## Explore the material
[1] Using the piece on NATO defense spending, decide whether each statement is supported: (a) several NATO nations have announced plans to raise defense spending; (b) the quoted remark about strength and weakness was originally said about Stalin and his commissars; (c) the annexation of Crimea is dated to 2008. Answer yes or no for each, quoting the words from the piece that decide it.
[2] Pick up the piece on NATO defense spending right after its final sentence and keep writing.

Provided text: Begin

No more free-riders in the free world

No more free-riders in the free world

In the wake of Vladimir Putin’s beastly assault on Ukraine, multiple NATO nations have announced immediate plans to increase defense spending. This reawakening is long overdue. In this post-post-Cold War era, there’s no room in the free world for free-riders.

Rearming What Winston Churchill said of Josef Stalin and his commissars remains true of Putin and his henchmen: “There is nothing they admire so much as strength, and there is nothing for which they have less respect than for weakness, especially military weakness.”

Before hurling his army into Ukraine, Putin not only sensed weakness in NATO but saw it in a range of policies: evaporating defense budgets, lack of cohesion and commitment in Afghanistan, doubts about NATO sown by NATO leaders, the chaotic pullout from Kabul, the feckless response to his invasion of Georgia (2008) and annexation of Crimea (2014), flatfooted confusion over his misinformation campaigns and cyberattacks, a shortsighted dependency on his regime for energy supplies, the straitjacket self-restraint in NATO capitals.

Provided text: End
Dataset entries: Begin

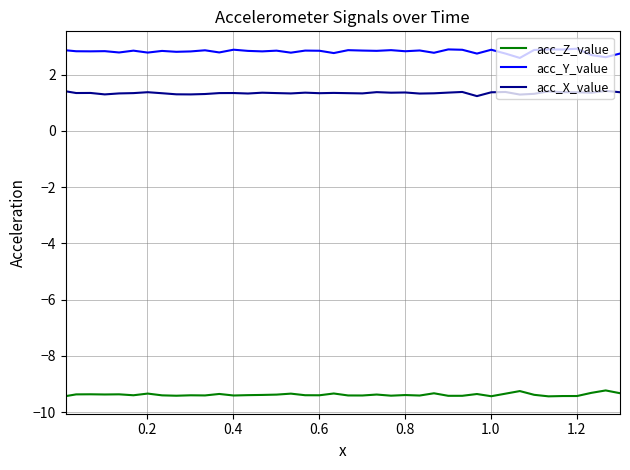

What is the maximum value for acc_X_value?

1.4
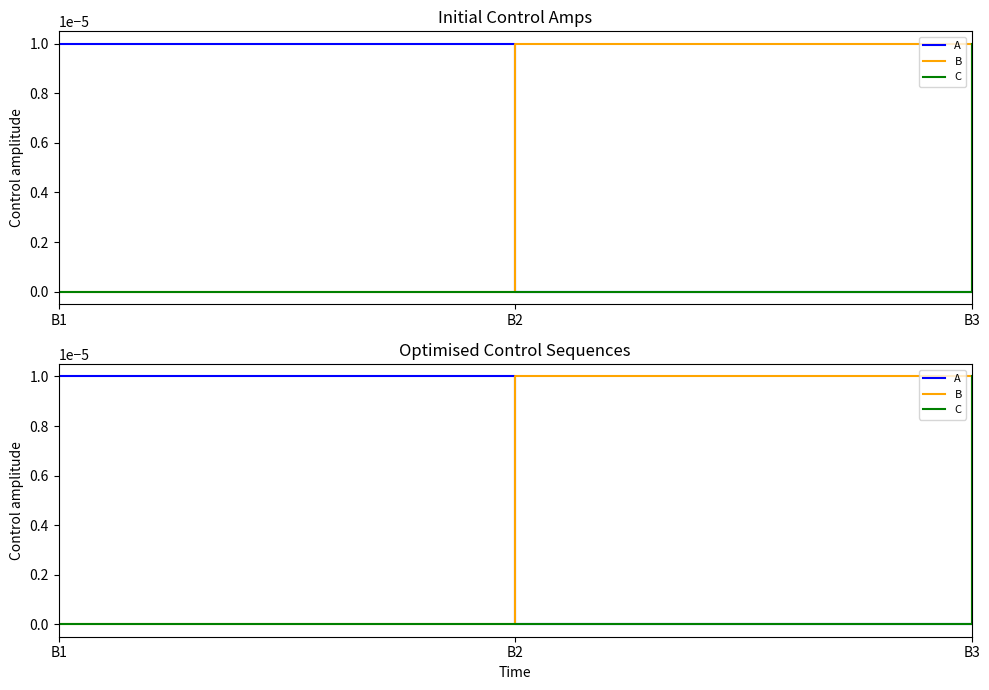

Is the value of B at B2 greater than the value of A at B1?

No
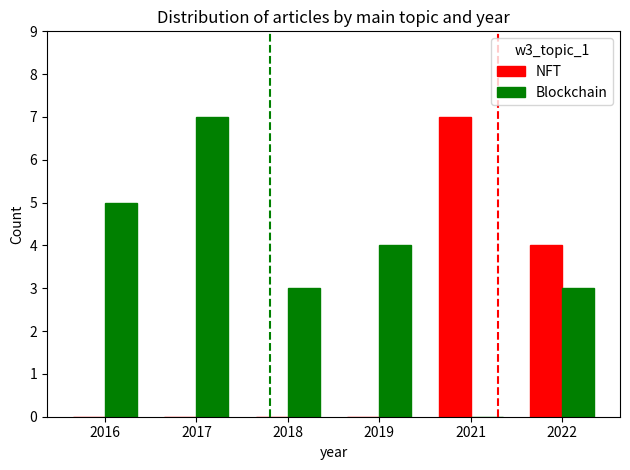

True or false: Blockchain has a value of 0 at 2021.

True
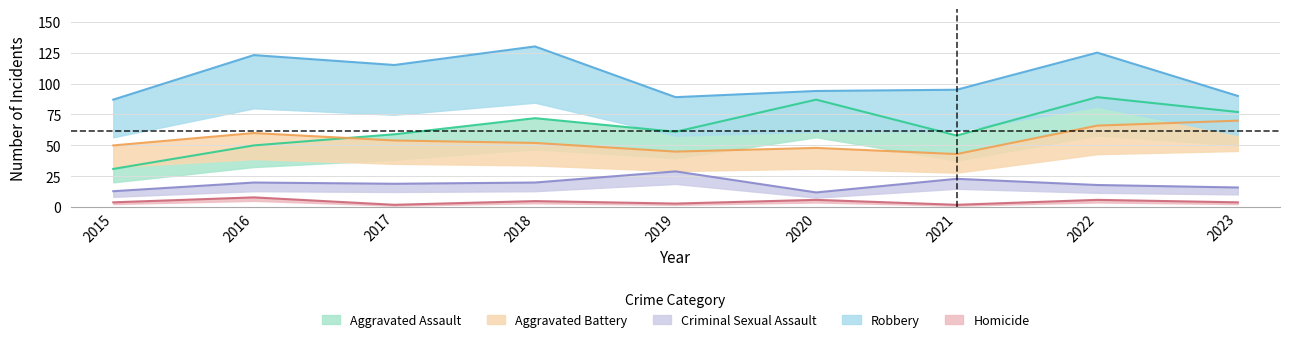

How many data points does each series have?

9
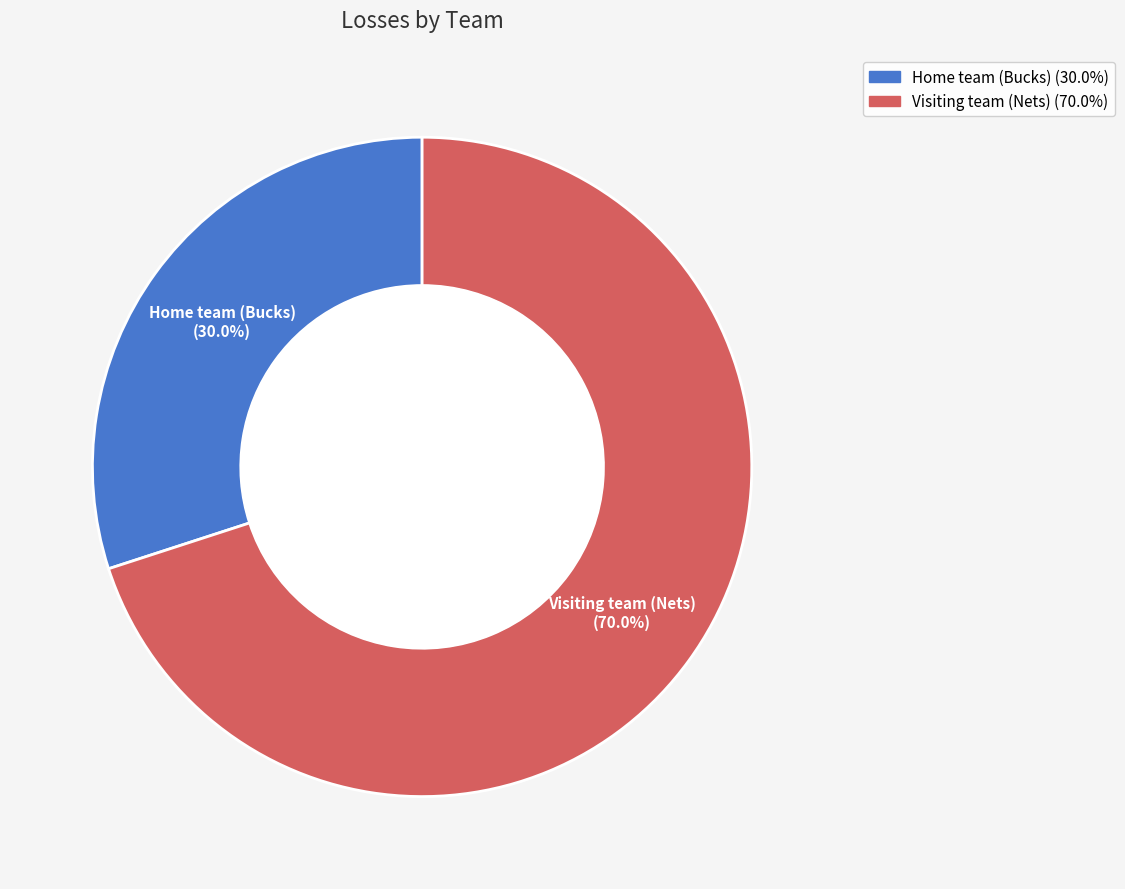

How many segments does this pie chart have?

2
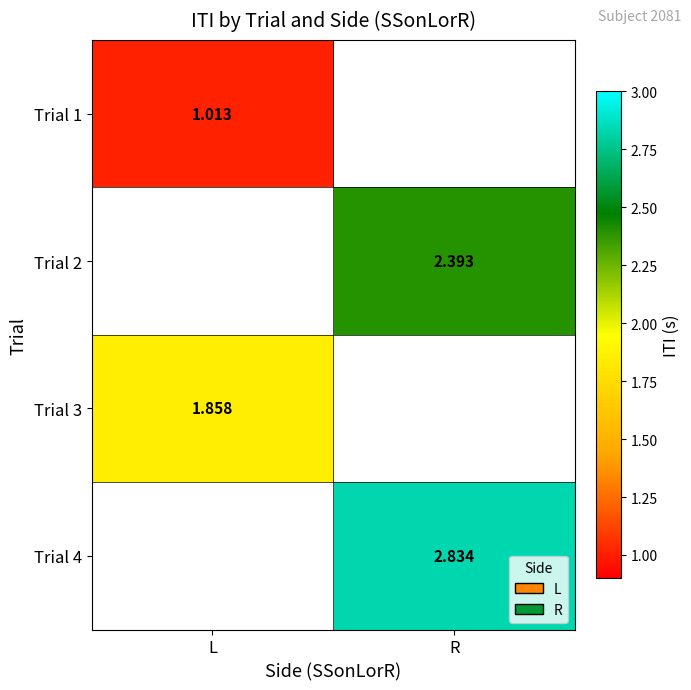

At how many categories does at least one series exceed 1?

2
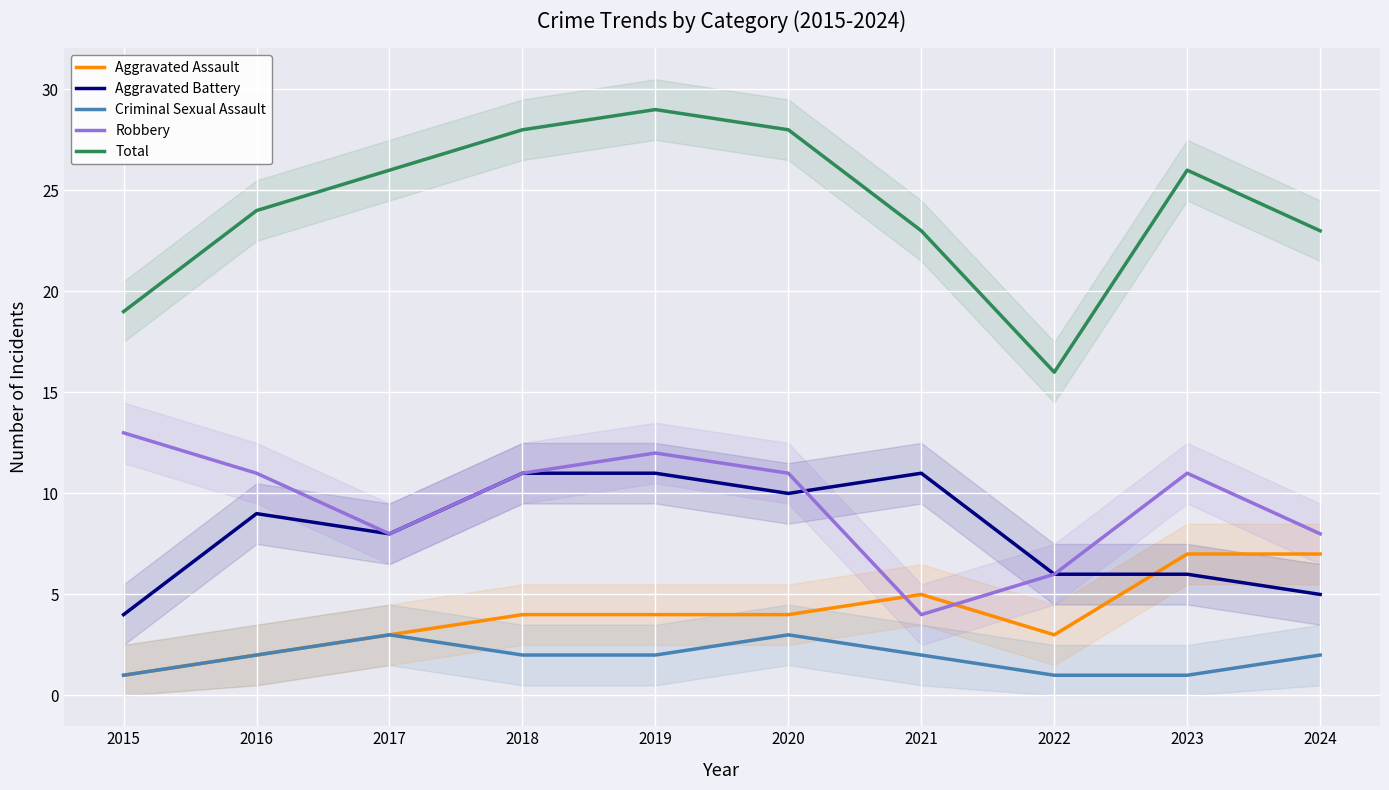

List the series in order of their peak value, lowest first.

Criminal Sexual Assault, Aggravated Assault, Aggravated Battery, Robbery, Total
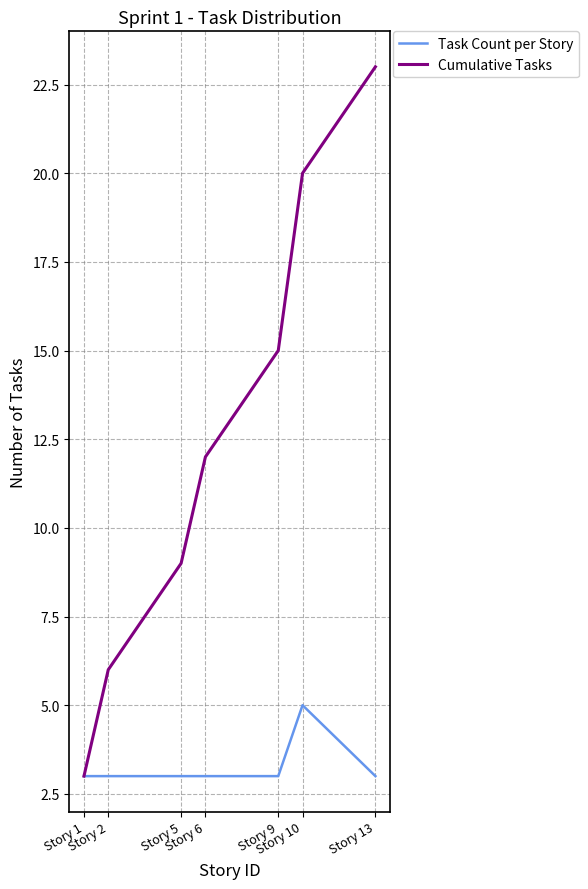

Rank the series by their average value, from highest to lowest.

Cumulative Tasks, Task Count per Story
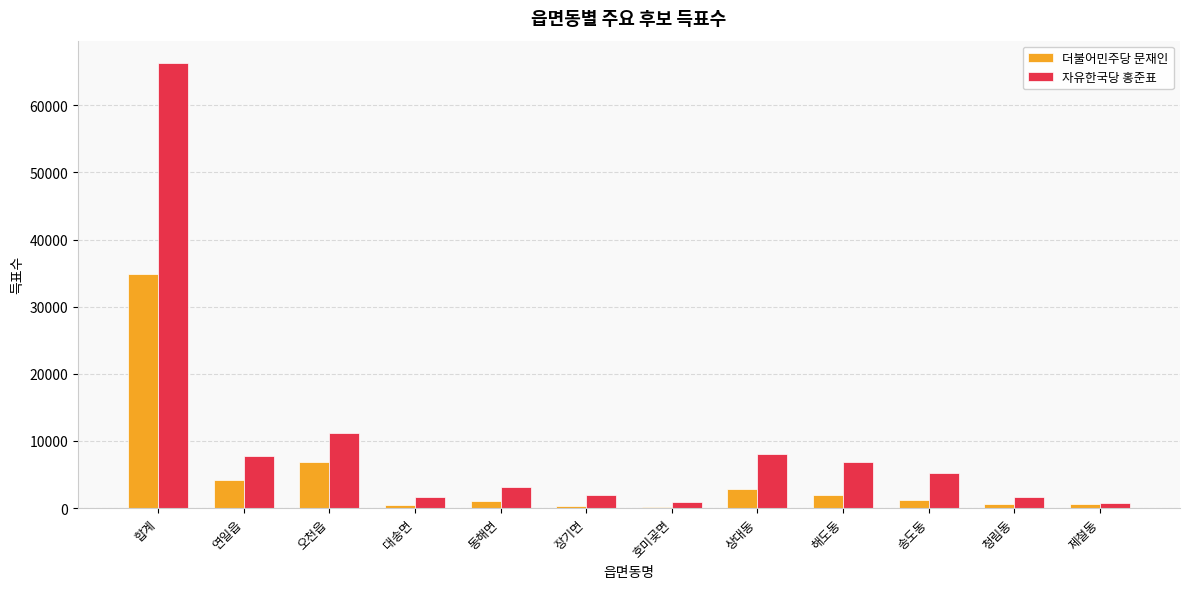

Are the bars grouped side by side (vs. stacked)?

Yes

Dataset entries: End

## Answers for the exercise
[1]
(a) Yes: "multiple NATO nations have announced immediate plans to increase defense spending."
(b) Yes: "What Winston Churchill said of Josef Stalin and his commissars remains true of Putin and his henchmen."
(c) No: "annexation of Crimea (2014)."

[2]
Yet what Putin has seen in the months since he launched his catastrophic and criminal invasion of Ukraine is something he never anticipated.

For individuals and nations alike, danger on the doorstep has a way of rearranging priorities and refocusing the mind. That's what has happened among NATO's European leaders.

In a stunning 180-degree turn just 72 hours after Putin’s attack on Ukraine, German Chancellor Olaf Scholz announced that his government would increase defense spending to 2% of GDP – something NATO has been begging Berlin to do since 2006. That amounts to a near-doubling of Germany’s defense budget -- by next year. Scholz also unveiled a massive $112.7 billion modernization and rearmament fund and announced plans to replace Germany's aging fighter-bomber fleet with F-35s. And since energy security is inextricably tied to national security, it’s worth noting that he unveiled detailed plans to create a strategic LNG reserve and build new LNG terminals.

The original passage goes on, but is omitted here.